What is the count of lines in the listing below that hold the string "coordinate"? Reply with that number alone.

RECORDED DATA section start

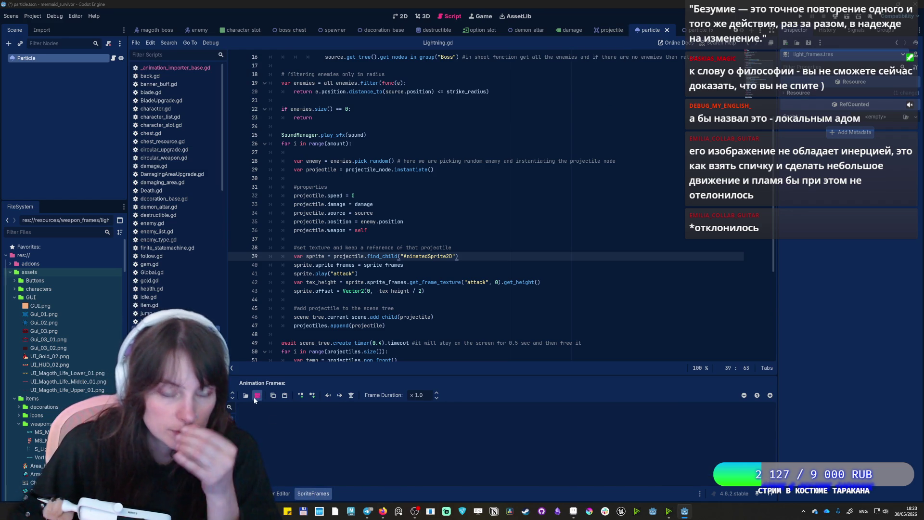
- Open the flame sheet in the frame picker on a 3x3 grid, then cancel without adding frames
{"action": "left_click", "coordinate": [247, 395]}
{"action": "left_click", "coordinate": [383, 184]}
{"action": "double_click", "coordinate": [384, 185]}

RECORDED DATA section end

[SOLUTION TO THIS PROBLEM] 3